> _JOB ITEM 1_: Report each line of the Dataset entries below that contains the string "zijn", copying every such line in full.

--- EXCERPTED TEXT ---

And that’s the thing—here’s the feminist moment. If that scares you, be scared or skip to the next chapter—the life she’s telling us about is a woman’s life. And if I follow the breadcrumbs of the voices that have spoken to me and especially those who spoke to me when I was young, it becomes clear that I was looking to find my own experience articulated in a culture in which female experience rarely made it into print, the small screen, or the big screen. I wanted to understand my own experience and I wanted to know that it was worthy of articulating, of literature, that my desires and fears could be the arc a story climbs and falls on. The breadcrumbs tell the story: Nora Ephron, Patti Smith, Joni Mitchell, The Supremes, Mary Tyler Moore, Judy Blume, and Xaviera Hollander. Girls like me.
Theo, love this…can’t wait to read more. Leslie O.
Hello, Ms. Leslie. You are so kind. Thanks for reading WIMD!

--- GIVEN DATA ---

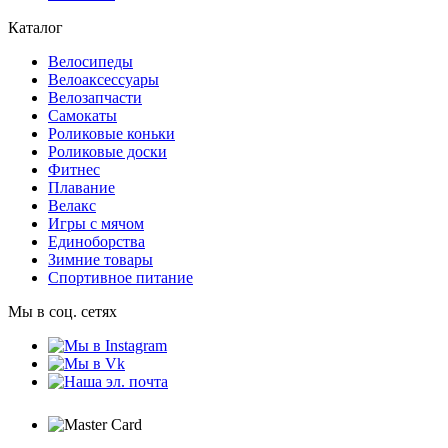
Каталог
Велосипеды
Велоаксессуары
Велозапчасти
Самокаты
Роликовые коньки
Роликовые доски
Фитнес
Плавание
Велакс
Игры с мячом
Единоборства
Зимние товары
Спортивное питание
Мы в соц. сетях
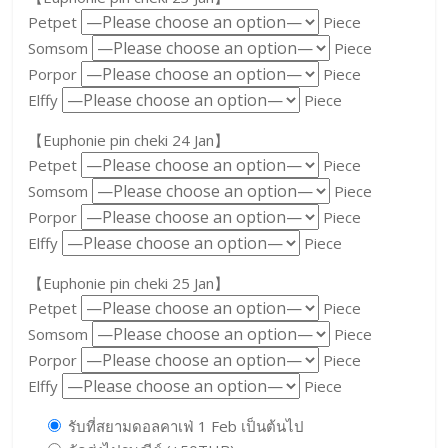
Petpet
Piece
Somsom
Piece
Porpor
Piece
Elffy
Piece
【Euphonie pin cheki 24 Jan】
Petpet
Piece
Somsom
Piece
Porpor
Piece
Elffy
Piece
【Euphonie pin cheki 25 Jan】
Petpet
Piece
Somsom
Piece
Porpor
Piece
Elffy
Piece
รับที่สยามดอลคาเฟ่ 1 Feb เป็นต้นไป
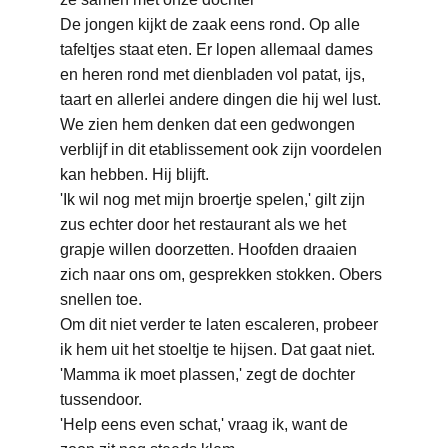
De jongen kijkt de zaak eens rond. Op alle 
tafeltjes staat eten. Er lopen allemaal dames 
en heren rond met dienbladen vol patat, ijs, 
taart en allerlei andere dingen die hij wel lust. 
We zien hem denken dat een gedwongen 
verblijf in dit etablissement ook zijn voordelen 
kan hebben. Hij blijft.
'Ik wil nog met mijn broertje spelen,' gilt zijn 
zus echter door het restaurant als we het 
grapje willen doorzetten. Hoofden draaien 
zich naar ons om, gesprekken stokken. Obers 
snellen toe.
Om dit niet verder te laten escaleren, probeer 
ik hem uit het stoeltje te hijsen. Dat gaat niet.
'Mamma ik moet plassen,' zegt de dochter 
tussendoor.
'Help eens even schat,' vraag ik, want de 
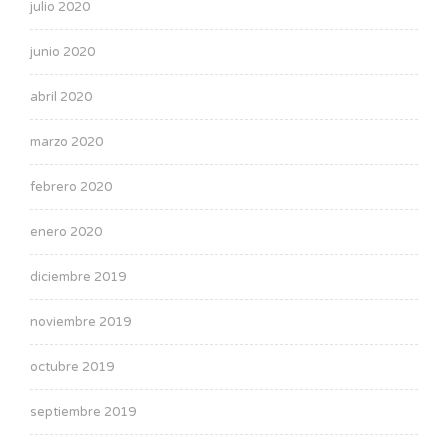
julio 2020
junio 2020
abril 2020
marzo 2020
febrero 2020
enero 2020
diciembre 2019
noviembre 2019
octubre 2019
septiembre 2019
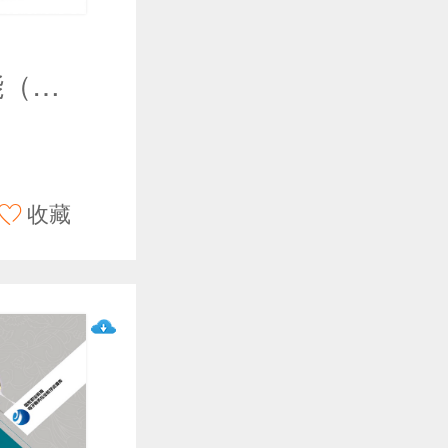
会计基本技能（第二版）
收藏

---

> _JOB ITEM 2_: Summarize the excerpt on female experience above in three sentences.

> _SOLUTION 1_:
verblijf in dit etablissement ook zijn voordelen 
'Ik wil nog met mijn broertje spelen,' gilt zijn 

> _SOLUTION 2_: The excerpt says that the life being described is a woman's life, and that following the voices that spoke to the writer when young shows a search for the writer's own experience in a culture where female experience rarely made it into print or onto screens. The writer wanted to understand that experience and to know it was worthy of literature, with those desires and fears as the arc of a story. The breadcrumbs include Nora Ephron, Patti Smith, Joni Mitchell, The Supremes, Mary Tyler Moore, Judy Blume, and Xaviera Hollander, followed by a reader's note of praise and a thank-you in reply.